THE launch this week of the Zimbabwe Anti-Corruption Strategic Plan by President Mnangagwa has been described as a firm example of the Second Republic’s sincerity in tackling corruption that scuttles and retards national development.
During the launch on Sunday, the President described corruption as a vice retarding the country’s economic growth prospects and which, if not vanquished, would affect the country’s prospects of becoming an upper middle-class economy by 2030.
A wide range of analysts and anti-graft watchdogs said the strategic plan demonstrates the Second Republic’s resolve in self-introspection and taking corrective measures.
Chairperson of the Southern Africa Regional Anti-Corruption Organisation (Saraco) Mr Paddington Kadzungura said President Mnangagwa exudes the right energies when it comes to tackling corruption.

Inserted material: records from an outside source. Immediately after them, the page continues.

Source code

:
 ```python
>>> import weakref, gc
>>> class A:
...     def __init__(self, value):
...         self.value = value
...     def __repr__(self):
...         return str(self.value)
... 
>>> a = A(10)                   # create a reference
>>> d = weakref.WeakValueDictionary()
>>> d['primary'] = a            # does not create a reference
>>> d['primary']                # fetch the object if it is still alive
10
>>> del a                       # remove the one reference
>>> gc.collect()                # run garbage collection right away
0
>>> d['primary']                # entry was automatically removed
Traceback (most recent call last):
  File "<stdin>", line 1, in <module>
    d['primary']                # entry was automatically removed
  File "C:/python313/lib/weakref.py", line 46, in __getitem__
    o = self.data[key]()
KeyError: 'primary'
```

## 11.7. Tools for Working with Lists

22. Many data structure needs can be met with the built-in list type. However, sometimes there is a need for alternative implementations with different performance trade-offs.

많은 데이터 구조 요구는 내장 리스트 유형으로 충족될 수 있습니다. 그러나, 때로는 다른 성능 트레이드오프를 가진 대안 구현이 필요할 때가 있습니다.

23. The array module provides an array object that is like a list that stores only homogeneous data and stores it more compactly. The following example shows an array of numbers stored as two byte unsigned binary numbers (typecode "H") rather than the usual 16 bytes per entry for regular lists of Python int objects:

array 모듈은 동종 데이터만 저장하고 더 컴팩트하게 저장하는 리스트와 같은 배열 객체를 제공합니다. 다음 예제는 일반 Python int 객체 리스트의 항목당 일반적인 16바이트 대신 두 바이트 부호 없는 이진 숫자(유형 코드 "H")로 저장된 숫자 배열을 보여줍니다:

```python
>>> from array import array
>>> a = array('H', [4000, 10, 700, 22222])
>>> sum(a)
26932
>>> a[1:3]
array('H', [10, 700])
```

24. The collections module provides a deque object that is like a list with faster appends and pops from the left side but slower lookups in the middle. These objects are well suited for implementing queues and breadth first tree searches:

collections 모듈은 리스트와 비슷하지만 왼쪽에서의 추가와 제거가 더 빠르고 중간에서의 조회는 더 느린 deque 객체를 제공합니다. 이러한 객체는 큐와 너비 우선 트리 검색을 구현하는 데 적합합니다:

“My opinion on the issue is that His Excellency’s stance towards graft and corruption is quite commendable. However, I would be quick to point out that the same cannot be said of the various ministers in this new republic. I feel the President has not been adequately supported.
“Basically, as Zimbabweans we should embrace as well as appreciate the effort which our President is putting across in his endeavour to eradicate corruption. Though it remains a mammoth task — given ample time and resources a great deal can be achieved. I say again that it is a commendable initiative by His Excellency,” said Mr Kadzungura.
Academic and researcher, Mr Alex Munyonga said President Mnangagwa is keeping an eagle’s eye on the conduct of Government officials with those who indulge in corruption facing the music.
“By calling for the accountability of both private and public sectors’ office bearers, he demonstrated that he does not internalise success and externalise blame. Instead, he is committed to witnessing all office bearers leading by example and working for the broader good of all citizens. Such objectivity is an excellent demonstration of the Second Republic’s commitment to fighting corruption in all its colours and stature. It shows that prejudice or favouritism is not in the President’s vocabulary when it comes to fighting corruption,” said Mr Munyonga.
The President, he said, is spot on by singling out corruption as a socio-economic vampire, barricading national socio-economic development.
“It is true that achieving Vision 2030 will die at its embryonic stage if the nauseating enemy in the face of corruption is not weeded out. The corrosive nature of corruption is witnessed in daily life in Zimbabwe even at family level,” he said.
Tackling the vice from the lowest level, the Second Republic is set to introduce an anti-graft curriculum from ECD to tertiary education level, which often manifests in the embezzlement of funds, ghosting, bribes and nepotism.
“A roadmap is a compass, and the shorter timeframe given shows that the roadmap is not just a formality. Instead, it proves that there is a need for swift review and upping the gear until Zimbabwe is fully exorcised of the corruption demon.”
Corruption, Mr Munyonga said, acts as a cancerous acid of gut-rot that can eat out the inner intestines of the state’s socio-economic efforts. “As long as corruption is not uprooted, then Vision 2030 will be scuttled as the socio-economic ship of state will lose its compass. It is so motivating to realise that His Excellency calls for a collaborative approach in fighting corruption and actualising the potentialities of Vision 2030. All citizens have to synchronise their energies towards a rhythmic dance of a corrupt free state hence the chance for economic growth.”
By introducing an anti-corruption curriculum from ECD, another political analyst Mr Collen Mharadzano said the Second Republic is inculcating the spirit of Ubuntu in the population.
“This is a noble initiative as it will inculcate values of Ubuntu which will model people into responsible citizens. In fact, all structures of the society should be conscientised about this critical issue which if not nipped in the bud has severe consequences to our nationhood,” he said.